History of the United States (Complete) - Elisha Benjamin Andrews

History of the United States (Complete)

By Elisha Benjamin Andrews

  • Release Date: 2023-08-15
  • Genre: U.S. History

Description

Man made his appearance on the western continent unnumbered ages ago, not unlikely before the close of the glacial period. It is possible that human life began in Asia and western North America sooner than on either shore of the Atlantic. Nothing wholly forbids the belief that America was even the cradle of the race, or one of several cradles, though most scientific writers prefer the view that our species came hither from Asia. De Nadaillac judges it probable that the ocean was thus crossed not at Behring Strait alone, but along a belt of equatorial islands as well.
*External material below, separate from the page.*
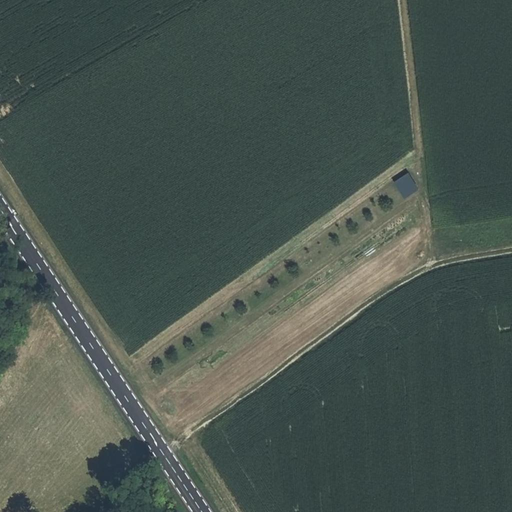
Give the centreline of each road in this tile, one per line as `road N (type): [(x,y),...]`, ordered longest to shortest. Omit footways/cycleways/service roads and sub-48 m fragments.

We may think of successive waves of such immigration--perhaps the easiest way to account for certain differences among American races. It is, at any rate, an error to speak of the primordial Americans as derived from any Asiatic stock at present existing or known to history. The old Americans had scarcely an Asiatic feature. Their habits and customs were emphatically peculiar to themselves. Those in which they agreed with the trans-Pacific populations, such as fashion of weapons and of fortifications, elements of folk-lore, religious ideas, traditions of a flood, belief in the destruction of the world by fire, and so on, are nearly all found the world over, the spontaneous creations of our common human intelligence. The original American peoples, various and unlike as they were, agreed in four traits, three of them physical, one mental, which mark them off as in all likelihood primarily of one stock after all, and as different from any Old World men: (1) They had low, retreating foreheads. (2) Their hair was black. (3) It was also of a peculiar texture, lank, and cylindrical in section, never wavy. And (4) their languages were polysynthetic, forming a class apart from all others in the world. The peoples of America, if from Asia, must date back to a time when speech itself was in its infancy.